Task description → Could you reproduce the line where "X109096000Y-107544000D03*" occurs and all lines after it in the listing below, through the final one, without changing anything?

-- Available records follows --

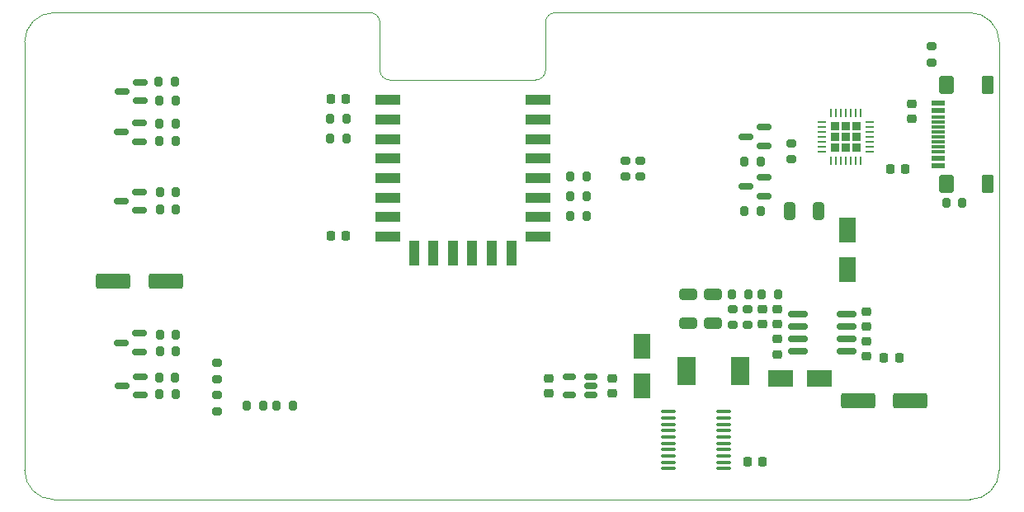
<source format=gtp>
G04 #@! TF.GenerationSoftware,KiCad,Pcbnew,(5.99.0-10216-g675444a646)*
G04 #@! TF.CreationDate,2021-05-11T20:11:49+02:00*
G04 #@! TF.ProjectId,ESP-Hiro,4553502d-4869-4726-9f2e-6b696361645f,rev?*
G04 #@! TF.SameCoordinates,Original*
G04 #@! TF.FileFunction,Paste,Top*
G04 #@! TF.FilePolarity,Positive*
%FSLAX46Y46*%
G04 Gerber Fmt 4.6, Leading zero omitted, Abs format (unit mm)*
G04 Created by KiCad (PCBNEW (5.99.0-10216-g675444a646)) date 2021-05-11 20:11:49*
%MOMM*%
%LPD*%
G01*
G04 APERTURE LIST*
G04 Aperture macros list*
%AMRoundRect*
0 Rectangle with rounded corners*
0 $1 Rounding radius*
0 $2 $3 $4 $5 $6 $7 $8 $9 X,Y pos of 4 corners*
0 Add a 4 corners polygon primitive as box body*
4,1,4,$2,$3,$4,$5,$6,$7,$8,$9,$2,$3,0*
0 Add four circle primitives for the rounded corners*
1,1,$1+$1,$2,$3*
1,1,$1+$1,$4,$5*
1,1,$1+$1,$6,$7*
1,1,$1+$1,$8,$9*
0 Add four rect primitives between the rounded corners*
20,1,$1+$1,$2,$3,$4,$5,0*
20,1,$1+$1,$4,$5,$6,$7,0*
20,1,$1+$1,$6,$7,$8,$9,0*
20,1,$1+$1,$8,$9,$2,$3,0*%
G04 Aperture macros list end*
G04 #@! TA.AperFunction,Profile*
%ADD10C,0.050000*%
G04 #@! TD*
%ADD11RoundRect,0.225000X-0.250000X0.225000X-0.250000X-0.225000X0.250000X-0.225000X0.250000X0.225000X0*%
%ADD12RoundRect,0.225000X0.250000X-0.225000X0.250000X0.225000X-0.250000X0.225000X-0.250000X-0.225000X0*%
%ADD13RoundRect,0.250000X0.650000X-0.325000X0.650000X0.325000X-0.650000X0.325000X-0.650000X-0.325000X0*%
%ADD14RoundRect,0.225000X-0.225000X-0.250000X0.225000X-0.250000X0.225000X0.250000X-0.225000X0.250000X0*%
%ADD15R,2.500000X1.800000*%
%ADD16RoundRect,0.150000X0.587500X0.150000X-0.587500X0.150000X-0.587500X-0.150000X0.587500X-0.150000X0*%
%ADD17RoundRect,0.200000X0.200000X0.275000X-0.200000X0.275000X-0.200000X-0.275000X0.200000X-0.275000X0*%
%ADD18RoundRect,0.200000X0.275000X-0.200000X0.275000X0.200000X-0.275000X0.200000X-0.275000X-0.200000X0*%
%ADD19RoundRect,0.200000X-0.200000X-0.275000X0.200000X-0.275000X0.200000X0.275000X-0.200000X0.275000X0*%
%ADD20RoundRect,0.200000X-0.275000X0.200000X-0.275000X-0.200000X0.275000X-0.200000X0.275000X0.200000X0*%
%ADD21RoundRect,0.150000X0.825000X0.150000X-0.825000X0.150000X-0.825000X-0.150000X0.825000X-0.150000X0*%
%ADD22RoundRect,0.150000X0.512500X0.150000X-0.512500X0.150000X-0.512500X-0.150000X0.512500X-0.150000X0*%
%ADD23RoundRect,0.250000X0.325000X0.650000X-0.325000X0.650000X-0.325000X-0.650000X0.325000X-0.650000X0*%
%ADD24RoundRect,0.225000X0.225000X0.250000X-0.225000X0.250000X-0.225000X-0.250000X0.225000X-0.250000X0*%
%ADD25R,1.800000X2.500000*%
%ADD26RoundRect,0.225000X0.225000X0.225000X-0.225000X0.225000X-0.225000X-0.225000X0.225000X-0.225000X0*%
%ADD27RoundRect,0.062500X0.337500X0.062500X-0.337500X0.062500X-0.337500X-0.062500X0.337500X-0.062500X0*%
%ADD28RoundRect,0.062500X0.062500X0.337500X-0.062500X0.337500X-0.062500X-0.337500X0.062500X-0.337500X0*%
%ADD29R,1.450000X0.600000*%
%ADD30R,1.450000X0.300000*%
%ADD31RoundRect,0.120000X0.480000X-0.780000X0.480000X0.780000X-0.480000X0.780000X-0.480000X-0.780000X0*%
%ADD32RoundRect,0.145000X0.580000X-0.755000X0.580000X0.755000X-0.580000X0.755000X-0.580000X-0.755000X0*%
%ADD33R,1.950000X3.000000*%
%ADD34R,2.500000X1.100000*%
%ADD35R,1.100000X2.500000*%
%ADD36RoundRect,0.250000X-1.500000X-0.550000X1.500000X-0.550000X1.500000X0.550000X-1.500000X0.550000X0*%
%ADD37RoundRect,0.100000X0.637500X0.100000X-0.637500X0.100000X-0.637500X-0.100000X0.637500X-0.100000X0*%
%ADD38RoundRect,0.250000X1.500000X0.550000X-1.500000X0.550000X-1.500000X-0.550000X1.500000X-0.550000X0*%
G04 APERTURE END LIST*
D10*
X100000000Y-127000000D02*
X100000000Y-83000000D01*
X200000000Y-127000000D02*
G75*
G02*
X197000000Y-130000000I-3000000J0D01*
G01*
X100000000Y-83000000D02*
G75*
G02*
X103000000Y-80000000I3000000J0D01*
G01*
X154450000Y-80000000D02*
G75*
G03*
X153450000Y-81000000I0J-1000000D01*
G01*
X197000000Y-80000000D02*
X154450000Y-80000000D01*
X100000000Y-127000000D02*
G75*
G03*
X103000000Y-130000000I3000000J0D01*
G01*
X200000000Y-83000000D02*
X200000000Y-127000000D01*
X153450000Y-85900000D02*
G75*
G02*
X152450000Y-86900000I-1000000J0D01*
G01*
X136450000Y-81000000D02*
G75*
G03*
X135450000Y-80000000I-1000000J0D01*
G01*
X197000000Y-80000000D02*
G75*
G02*
X200000000Y-83000000I0J-3000000D01*
G01*
X136450000Y-85900000D02*
X136450000Y-81000000D01*
X153450000Y-85900000D02*
X153450000Y-81000000D01*
X103000000Y-80000000D02*
X135450000Y-80000000D01*
X137450000Y-86900000D02*
G75*
G02*
X136450000Y-85900000I0J1000000D01*
G01*
X137450000Y-86900000D02*
X152450000Y-86900000D01*
X197000000Y-130000000D02*
X103000000Y-130000000D01*
D11*
X186387000Y-113734000D03*
X186387000Y-115284000D03*
D12*
X177243000Y-115076002D03*
X177243000Y-113526002D03*
X186387000Y-112223000D03*
X186387000Y-110673000D03*
X177243000Y-112015002D03*
X177243000Y-110465002D03*
X175719000Y-112015002D03*
X175719000Y-110465002D03*
D13*
X168099000Y-111886002D03*
X168099000Y-108936002D03*
X170639000Y-111886002D03*
X170639000Y-108936002D03*
D14*
X131418000Y-88842000D03*
X132968000Y-88842000D03*
X131418000Y-102939000D03*
X132968000Y-102939000D03*
D12*
X160260000Y-119081000D03*
X160260000Y-117531000D03*
X153783000Y-119081000D03*
X153783000Y-117531000D03*
D15*
X177564000Y-117603002D03*
X181564000Y-117603002D03*
D16*
X111843000Y-89030000D03*
X111843000Y-87130000D03*
X109968000Y-88080000D03*
D17*
X177306000Y-108954002D03*
X175656000Y-108954002D03*
D18*
X172671000Y-112090002D03*
X172671000Y-110440002D03*
X174195000Y-112090002D03*
X174195000Y-110440002D03*
D19*
X172608000Y-108954002D03*
X174258000Y-108954002D03*
D18*
X161657000Y-96843000D03*
X161657000Y-95193000D03*
X163181000Y-96843000D03*
X163181000Y-95193000D03*
D17*
X157656000Y-96843000D03*
X156006000Y-96843000D03*
X157656000Y-98875000D03*
X156006000Y-98875000D03*
D19*
X131368000Y-92906000D03*
X133018000Y-92906000D03*
X131368000Y-90874000D03*
X133018000Y-90874000D03*
D17*
X157656000Y-100907000D03*
X156006000Y-100907000D03*
D20*
X119747000Y-119259000D03*
X119747000Y-120909000D03*
X119747000Y-115957000D03*
X119747000Y-117607000D03*
D19*
X113816600Y-88994400D03*
X115466600Y-88994400D03*
X113842000Y-93160000D03*
X115492000Y-93160000D03*
X113868900Y-100193200D03*
X115518900Y-100193200D03*
X113867400Y-114783000D03*
X115517400Y-114783000D03*
X113816600Y-119169600D03*
X115466600Y-119169600D03*
D17*
X115415800Y-87114800D03*
X113765800Y-87114800D03*
X115492000Y-91382000D03*
X113842000Y-91382000D03*
X115518900Y-98466000D03*
X113868900Y-98466000D03*
X115529600Y-113055800D03*
X113879600Y-113055800D03*
X115454400Y-117493200D03*
X113804400Y-117493200D03*
D21*
X184325000Y-114779000D03*
X184325000Y-113509000D03*
X184325000Y-112239000D03*
X184325000Y-110969000D03*
X179375000Y-110969000D03*
X179375000Y-112239000D03*
X179375000Y-113509000D03*
X179375000Y-114779000D03*
D22*
X158127500Y-119256000D03*
X158127500Y-118306000D03*
X158127500Y-117356000D03*
X155852500Y-117356000D03*
X155852500Y-119256000D03*
D11*
X190994000Y-89337000D03*
X190994000Y-90887000D03*
D23*
X181475000Y-100399000D03*
X178525000Y-100399000D03*
D24*
X190372000Y-96081000D03*
X188822000Y-96081000D03*
D25*
X184390000Y-106349800D03*
X184390000Y-102349800D03*
D16*
X175865500Y-98808500D03*
X175865500Y-96908500D03*
X173990500Y-97858500D03*
X175865500Y-93666000D03*
X175865500Y-91766000D03*
X173990500Y-92716000D03*
D18*
X193026000Y-85095000D03*
X193026000Y-83445000D03*
D17*
X196200000Y-99510000D03*
X194550000Y-99510000D03*
D20*
X178675000Y-93415000D03*
X178675000Y-95065000D03*
D17*
X175499000Y-100398500D03*
X173849000Y-100398500D03*
X175499000Y-95256000D03*
X173849000Y-95256000D03*
D26*
X185383000Y-92750000D03*
X183143000Y-91630000D03*
X184263000Y-92750000D03*
X185383000Y-91630000D03*
X184263000Y-93870000D03*
X183143000Y-93870000D03*
X183143000Y-92750000D03*
X185383000Y-93870000D03*
X184263000Y-91630000D03*
D27*
X186713000Y-94250000D03*
X186713000Y-93750000D03*
X186713000Y-93250000D03*
X186713000Y-92750000D03*
X186713000Y-92250000D03*
X186713000Y-91750000D03*
X186713000Y-91250000D03*
D28*
X185763000Y-90300000D03*
X185263000Y-90300000D03*
X184763000Y-90300000D03*
X184263000Y-90300000D03*
X183763000Y-90300000D03*
X183263000Y-90300000D03*
X182763000Y-90300000D03*
D27*
X181813000Y-91250000D03*
X181813000Y-91750000D03*
X181813000Y-92250000D03*
X181813000Y-92750000D03*
X181813000Y-93250000D03*
X181813000Y-93750000D03*
X181813000Y-94250000D03*
D28*
X182763000Y-95200000D03*
X183263000Y-95200000D03*
X183763000Y-95200000D03*
X184263000Y-95200000D03*
X184763000Y-95200000D03*
X185263000Y-95200000D03*
X185763000Y-95200000D03*
D29*
X193705000Y-95750000D03*
X193705000Y-94950000D03*
D30*
X193705000Y-93750000D03*
X193705000Y-92750000D03*
X193705000Y-92250000D03*
X193705000Y-91250000D03*
D29*
X193705000Y-90050000D03*
X193705000Y-89250000D03*
X193705000Y-89250000D03*
X193705000Y-90050000D03*
D30*
X193705000Y-90750000D03*
X193705000Y-91750000D03*
X193705000Y-93250000D03*
X193705000Y-94250000D03*
D29*
X193705000Y-94950000D03*
X193705000Y-95750000D03*
D31*
X198800000Y-97570000D03*
X198800000Y-87430000D03*
D32*
X194620000Y-97570000D03*
X194620000Y-87430000D03*
D33*
X167923200Y-116764200D03*
X173423200Y-116764200D03*
D16*
X111794500Y-93221000D03*
X111794500Y-91321000D03*
X109919500Y-92271000D03*
D19*
X125844000Y-120338000D03*
X127494000Y-120338000D03*
D16*
X111870700Y-119256000D03*
X111870700Y-117356000D03*
X109995700Y-118306000D03*
D34*
X137250000Y-88983000D03*
X137250000Y-90983000D03*
X137250000Y-92983000D03*
X137250000Y-94983000D03*
X137250000Y-96983000D03*
X137250000Y-98983000D03*
X137250000Y-100983000D03*
X137250000Y-102983000D03*
X152650000Y-102983000D03*
X152650000Y-100983000D03*
X152650000Y-98983000D03*
X152650000Y-96983000D03*
X152650000Y-94983000D03*
X152650000Y-92983000D03*
X152650000Y-90983000D03*
X152650000Y-88983000D03*
D35*
X139940000Y-104683000D03*
X141940000Y-104683000D03*
X143940000Y-104683000D03*
X145940000Y-104683000D03*
X147940000Y-104683000D03*
X149940000Y-104683000D03*
D24*
X175690000Y-126086000D03*
X174140000Y-126086000D03*
D17*
X124446000Y-120338000D03*
X122796000Y-120338000D03*
D25*
X163358000Y-118281600D03*
X163358000Y-114281600D03*
D36*
X109096000Y-107544000D03*
X114496000Y-107544000D03*
D16*
X111796000Y-100305000D03*
X111796000Y-98405000D03*
X109921000Y-99355000D03*
D14*
X188174000Y-115452998D03*
X189724000Y-115452998D03*
D37*
X171758500Y-126819000D03*
X171758500Y-126169000D03*
X171758500Y-125519000D03*
X171758500Y-124869000D03*
X171758500Y-124219000D03*
X171758500Y-123569000D03*
X171758500Y-122919000D03*
X171758500Y-122269000D03*
X171758500Y-121619000D03*
X171758500Y-120969000D03*
X166033500Y-120969000D03*
X166033500Y-121619000D03*
X166033500Y-122269000D03*
X166033500Y-122919000D03*
X166033500Y-123569000D03*
X166033500Y-124219000D03*
X166033500Y-124869000D03*
X166033500Y-125519000D03*
X166033500Y-126169000D03*
X166033500Y-126819000D03*
D38*
X190900000Y-119830000D03*
X185500000Y-119830000D03*
D16*
X111794500Y-114844000D03*
X111794500Y-112944000D03*
X109919500Y-113894000D03*
M02*

</source>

-- Available records concluded --

Response to the exercise →
X109096000Y-107544000D03*
X114496000Y-107544000D03*
D16*
X111796000Y-100305000D03*
X111796000Y-98405000D03*
X109921000Y-99355000D03*
D14*
X188174000Y-115452998D03*
X189724000Y-115452998D03*
D37*
X171758500Y-126819000D03*
X171758500Y-126169000D03*
X171758500Y-125519000D03*
X171758500Y-124869000D03*
X171758500Y-124219000D03*
X171758500Y-123569000D03*
X171758500Y-122919000D03*
X171758500Y-122269000D03*
X171758500Y-121619000D03*
X171758500Y-120969000D03*
X166033500Y-120969000D03*
X166033500Y-121619000D03*
X166033500Y-122269000D03*
X166033500Y-122919000D03*
X166033500Y-123569000D03*
X166033500Y-124219000D03*
X166033500Y-124869000D03*
X166033500Y-125519000D03*
X166033500Y-126169000D03*
X166033500Y-126819000D03*
D38*
X190900000Y-119830000D03*
X185500000Y-119830000D03*
D16*
X111794500Y-114844000D03*
X111794500Y-112944000D03*
X109919500Y-113894000D03*
M02*

</source>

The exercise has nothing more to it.